Dorothea Hoffman conducted her own business independently from her spouse, despite the fact that she as a married woman who was formally under the guardianship of her husband. As with other married businesswomen, her activity is not very visible in the documents, but she was sued in 1678 by the hatmaker's guild in Köping for having imported 92 of her own hats to Köping for sale.
When she was widowed in 1702, she was formally noted as a businesswoman of her own business as well as inheriting the hatmaker's guild privilege and workshop of her late spouse. Hoffman was the most successful hatmaker in Stockholm: she is listed with a larger staff and more journeyman's than any other of her profession in the capital, and her workshop and business was noted to have been the largest within her trade. She imported from Lübeck and Copenhagen, and her goods were known for their high quality.

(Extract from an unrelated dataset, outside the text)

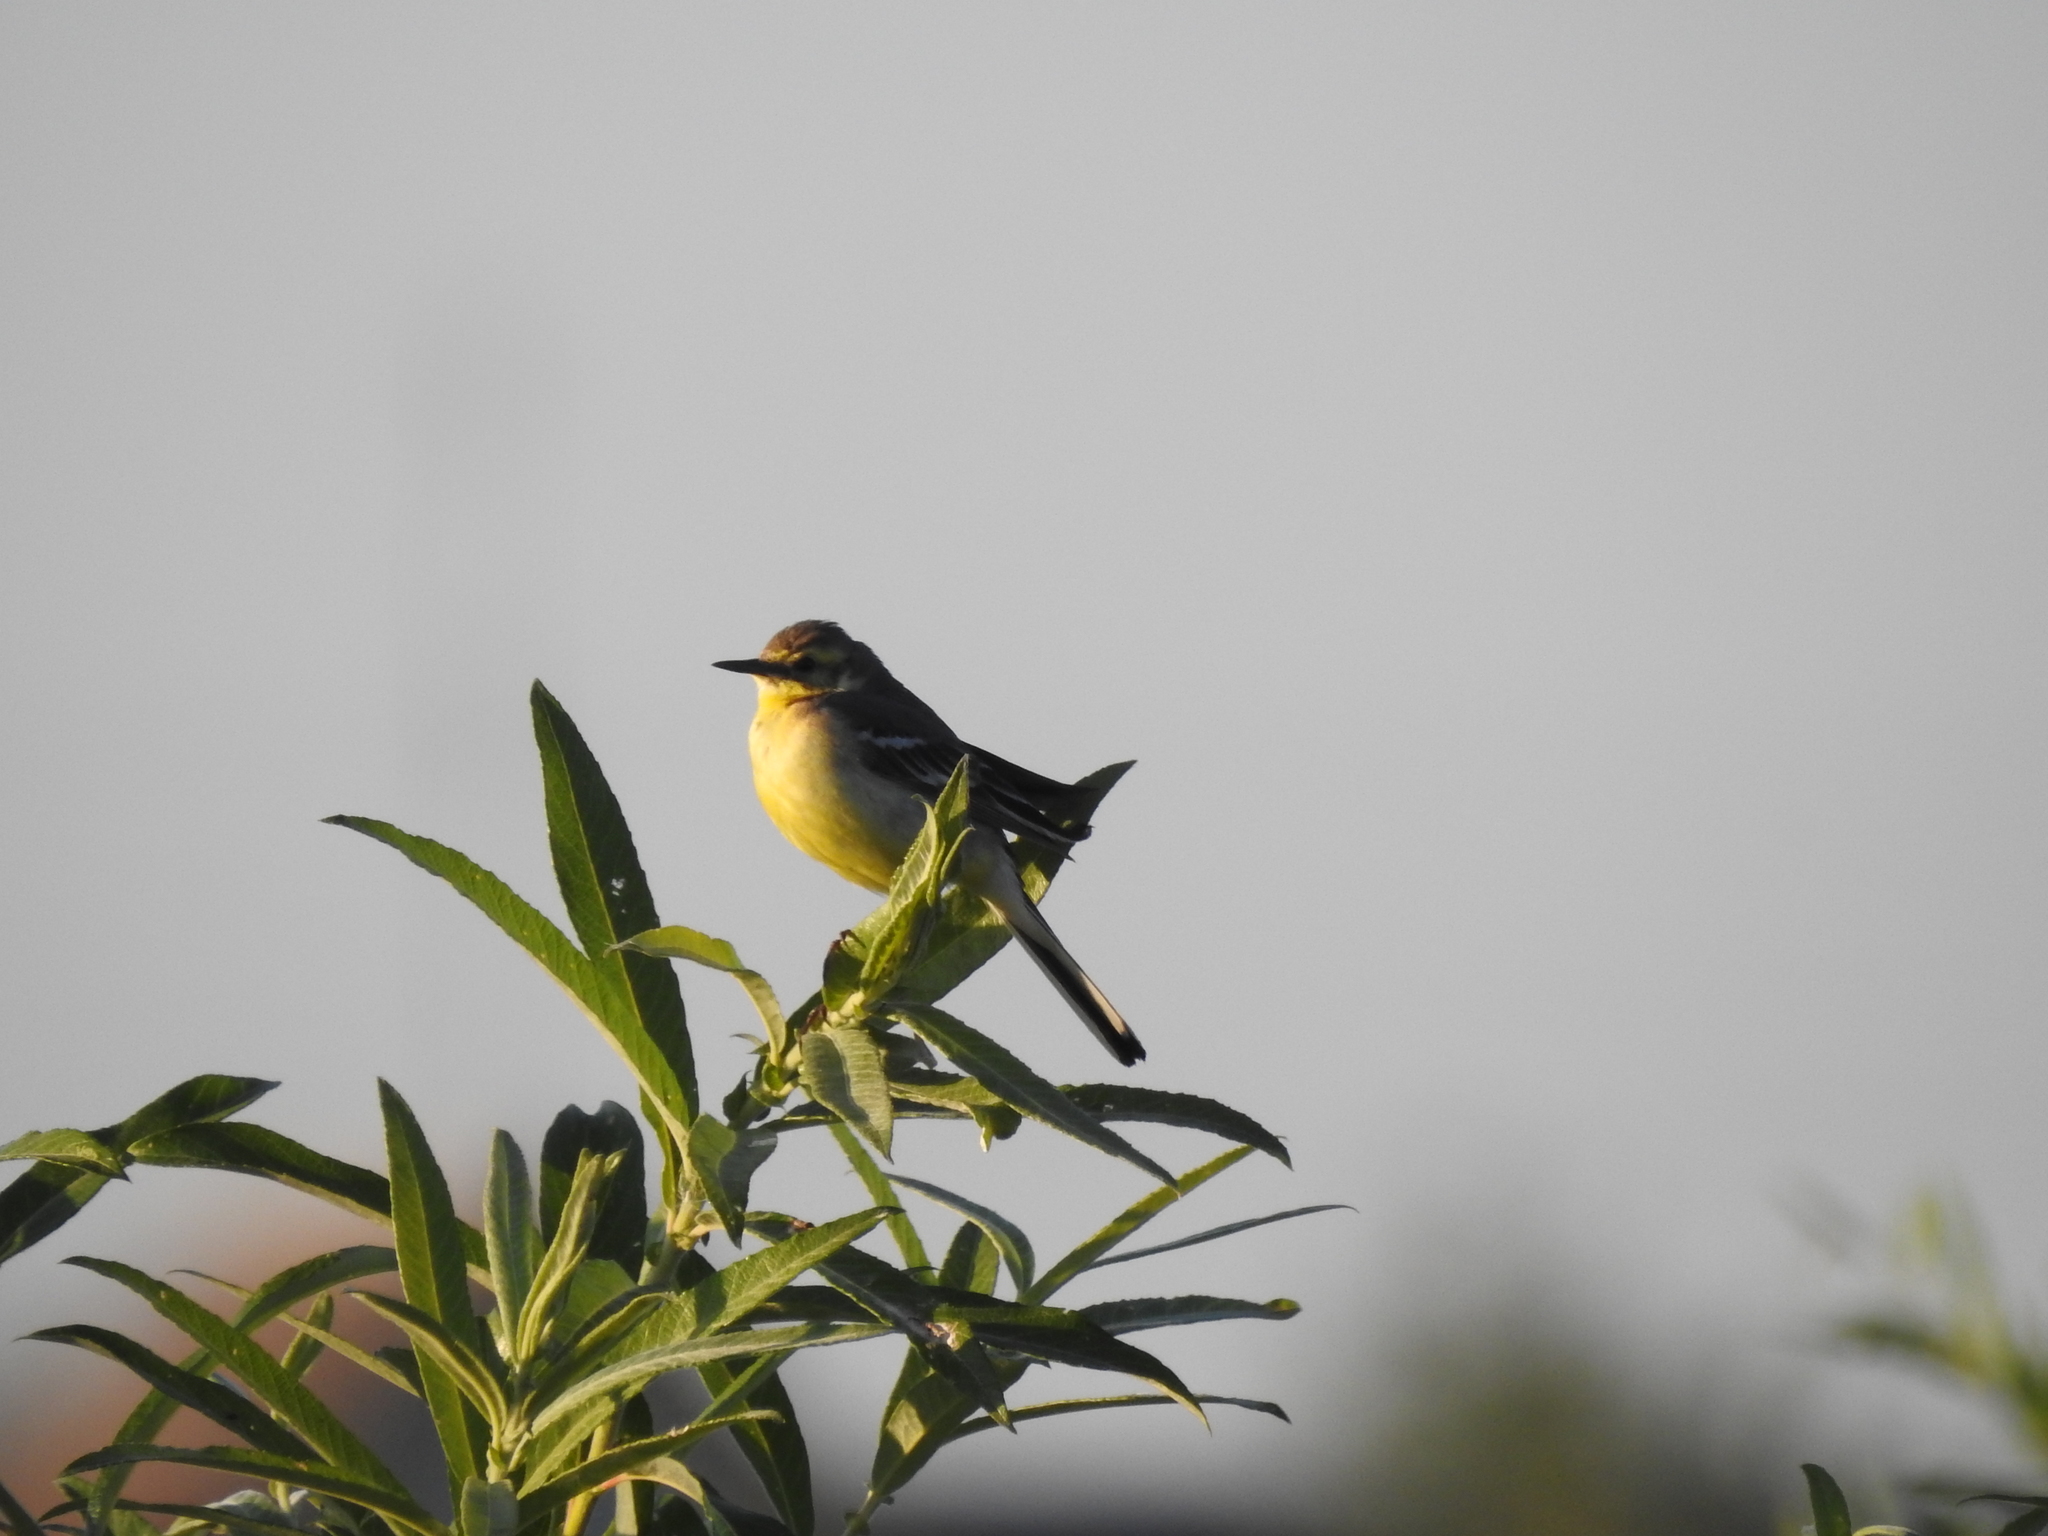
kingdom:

She died during the Great Northern War plague outbreak. Her business was inherited by her son Elias Hoffman (1690–1719), who had to defend it against the rest of the members of the hatmaker's guild of Stockholm, who wished to have it divided among the guild members due to its disproportionate size. It was still the biggest of its kind in Stockholm in 1719–26, when it was managed by Dorothea Hoffman's daughter-in-law Christina Udd, who, however, dissolved it when she remarried in 1726.